HP fanfic snippet

Jun 13, 2004 00:32

I have no idea what this is. Other than a _draft_ of a _snippet_ of something. An utterly minor incident in an epic taking shape in my head. The actual piece is Snape/Lucius, slash, but probably a pretty soft rating, in that it's about politics, not porn. Marion is neither a Mary Sue, nor a major character nor anything like any of my other OCs. And I've no idea if I'll keep playing with this, mainly because I generally haven't the time, and the rustiness I'm feeling doing this is making me a little nuts, but it made me smile enough to write it, so I had to share:



Sometimes, they would go to the opera, and Severus could never breathe ntil the lights went down for no other reason than he was unused to so many people in one ridiculously cavernous space. He found it worse even than the Great Hall at Hogwarts, and the Malfoy box provided them with astoundingly false anonymity. People tried not to stare, and many succeeded, even when that was the purpose of their being in attendance, especially now that they had the girls with them.

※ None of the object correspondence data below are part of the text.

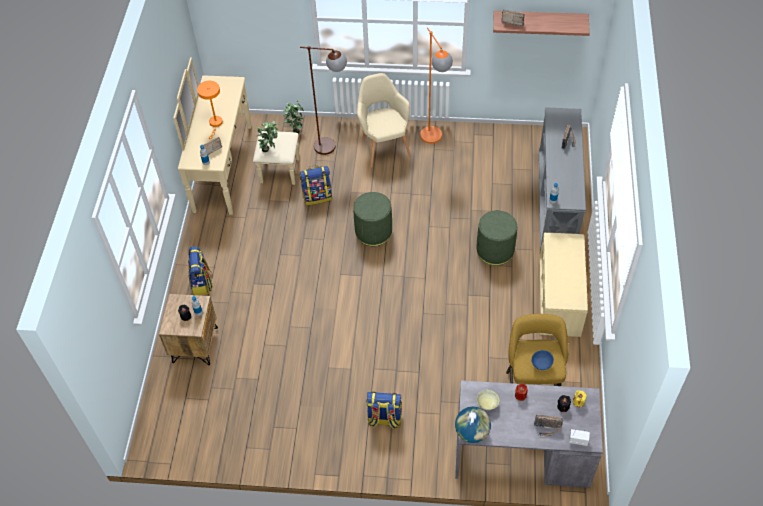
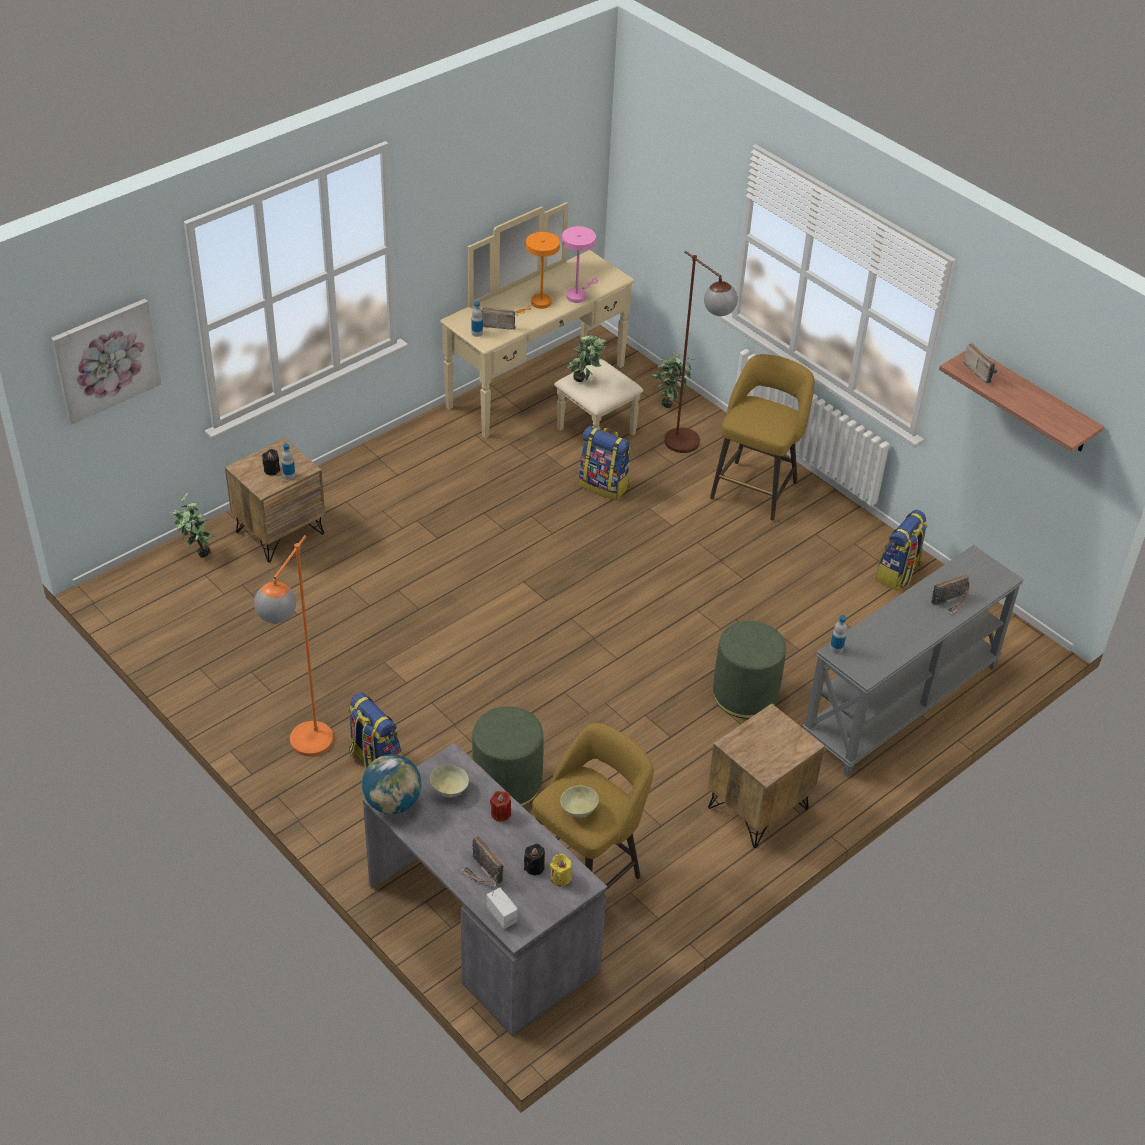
camera: 40 degrees right, 10 degrees down
(95, 329) = (105, 359): none -> picture
(166, 390) = (196, 553): none -> potted plant
(202, 283) = (364, 481): backpack -> backpack (898, 574)
(228, 105) = (578, 295): none -> pink table lamp
(373, 232) = (620, 567): green ottoman -> green ottoman (507, 783)
(383, 145) = (756, 488): beige armchair -> yellow stool
(434, 140) = (829, 525): orange floor lamp -> orange floor lamp (304, 751)
(541, 364) = (578, 810): blue bowl -> beige bowl
(560, 299) = (758, 809): beige bench -> brown nightstand

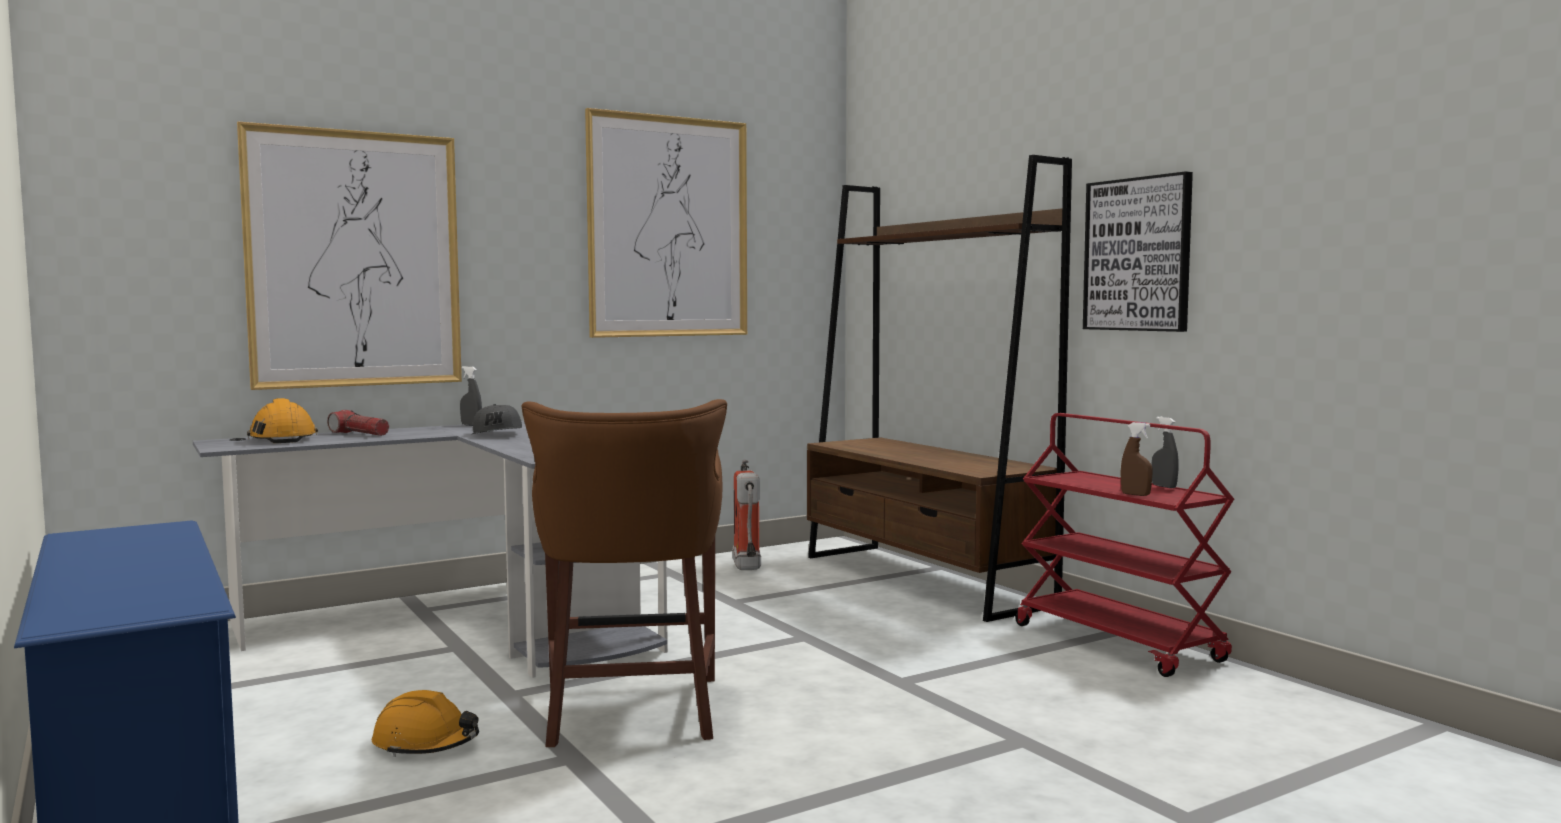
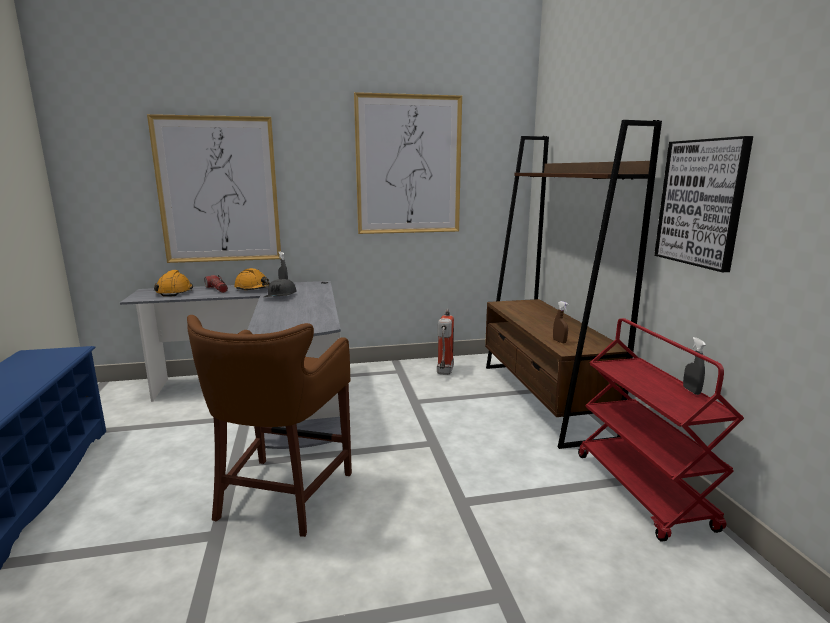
camera: 20 degrees right, 10 degrees up
(426, 744) = (158, 501): orange hard hat -> orange hard hat (253, 289)
(1135, 494) = (658, 400): brown spray bottle -> brown spray bottle (559, 341)

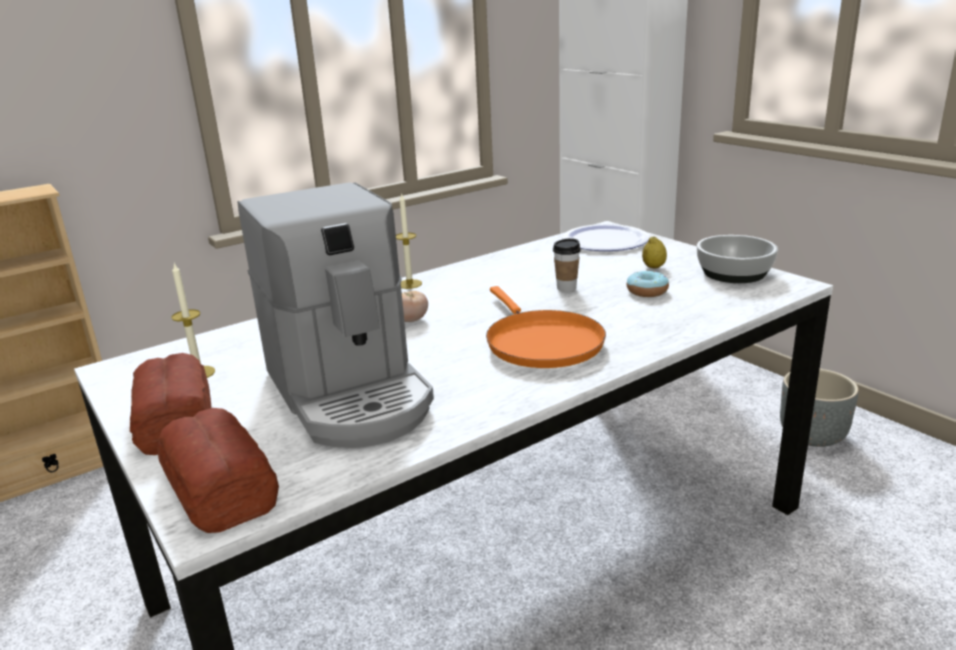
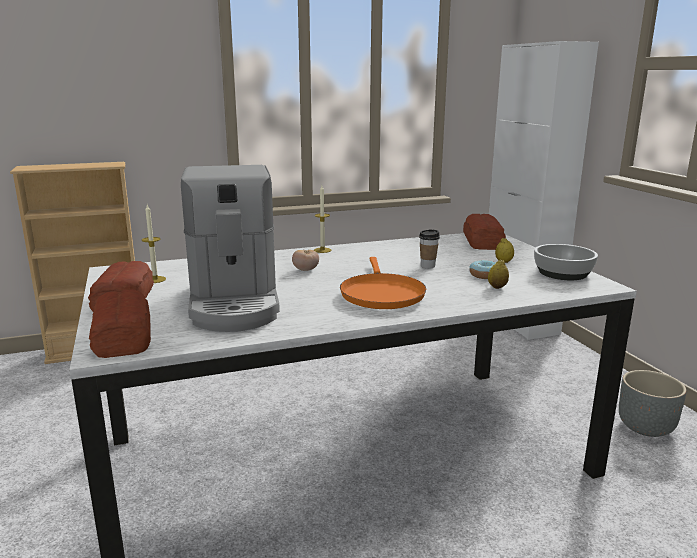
camera: 15 degrees right, 5 degrees down
(605, 240) = (482, 242): plate -> bread
(675, 306) = (497, 287): none -> lemon

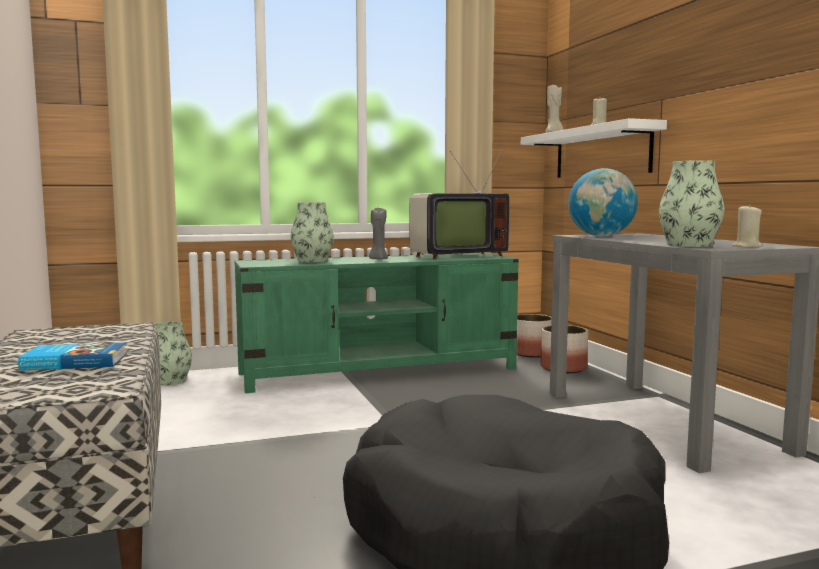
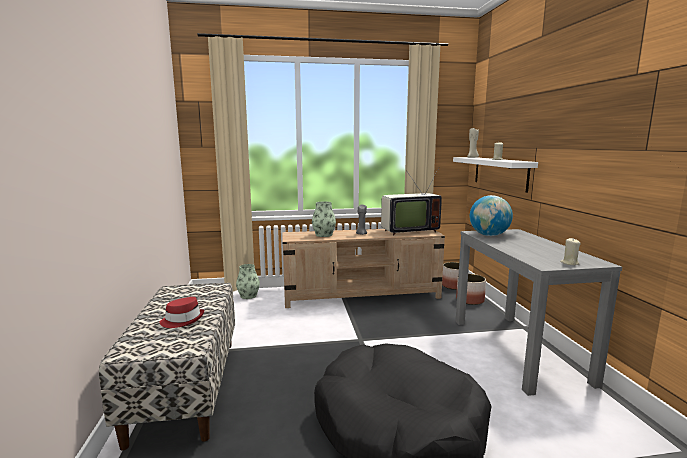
camera: 10 degrees right, 5 degrees up
(74, 362) = (182, 320): book -> red hat
(380, 371) = (362, 295): green tv stand -> beige tv stand
(689, 245) = (534, 258): vase -> none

Severus didn’t care for the girls, but as Lucius kept reminding him, he didn’t have to. Narcissa was loud, not in speech but in body language, always draping herself over something, although at least usually not Lucius when in Severus’ presence. Marion was not delicate enough to be prim, possessed of perfect posture, and silent, but Severus always sensed that she didn’t have a familiar because she’d eaten hers at some point. Her eyes were yellow, and this disturbed him, but not as much as the fact that he was apparently going to be marrying her within the year.

Hence the outing. To the opera. So the world could see what new things Lucius and he possessed. “Wives,” Lucius had said, “are a liability, but babies, babies consolidate power.” He was right, Severus knew, but as with most of Lucius’s condescending pearls of wisdom on the subject of world domination, it was all simpler said than done. Marion at least seemed equally displeased, although she’d not informed him why, and Severus amused himself by ignoring her and reminding Lucius that sons sometimes killed their fathers.

“I’m getting to that,” Lucius would grumble, even when his parents occupied the seats right behind them. It was both family joke and expectation, and Severus found it unnerving.

Almost as unnerving as Lucius’s cold fingers toying with the hair at the back of his neck as soon as the lights went down. He’d have trouble remembering to breathe again, and would get oddly distant and consumed with the tableau from afar. Narcissa leaning inappropriately on the edge of the box; Lucius, casually possessive in his odd choice to touch the man to the right of him, instead of the woman to the left. Himself then, being touched, and frozen, trying not to turn his head to what had foolishly been the center of his universe for so long now, and he suspected would always be, no matter what else he said or did, prayed for or feared in all the years before him. And finally the pale girl, with the dark crisp bob and yellow eyes, with her wooden posture and amusedly pursed lips, sitting as if her satisfaction with life depended utterly on her never accidentally straying into Lucius’ light. Severus could only be grateful for her reluctance to touch him (she hadn’t in any fashion whatsoever), how awkward if this should be the reason. For the girls to serve their purposes, some degree of friendliness would certainly help. As much as he was loathe to admit it, he would have liked a friend or conspirator other than Lucius, even if just for safety’s sake.

“I hate this,” he leaned over to murmur to Lucius, not even sure which part of the whole scenario was the main subject of his distaste. On top of everything else, the opera was Wagner, who he absolutely wasn’t fond of in the least.

“We’ll be home soon,” Lucius said in his soothing voice, which really wasn’t soothing at all. Truth be told, it always made Severus think vaguely of knives and spines, and he’d been long grateful that he’d never managed to put any more specificity than that to it.

He made a faint sound of acknowledgement and removed himself from Lucius’ personal space, but the hand on his neck remained, and Narcissa stretched and turned to lean on her fiancé.

“Striaghten up,” Lucius chided her. “We are only what they imagine us to be, and as usual you are leaving none of the foul thoughts I know are crawling around your head to the imagination.” She sighed and smirked, and Severus turned to look at Marion’s profile.

“I prefer to be an imperial force rather than a gracious host, to you and to others,” she said with abrupt crispness, without turning to face him or acknowledging his presence in the least.

“Clearly,” he said, returning his attention to the hated opera.

Marion smiled, and if Severus had seen her do so, he would have too.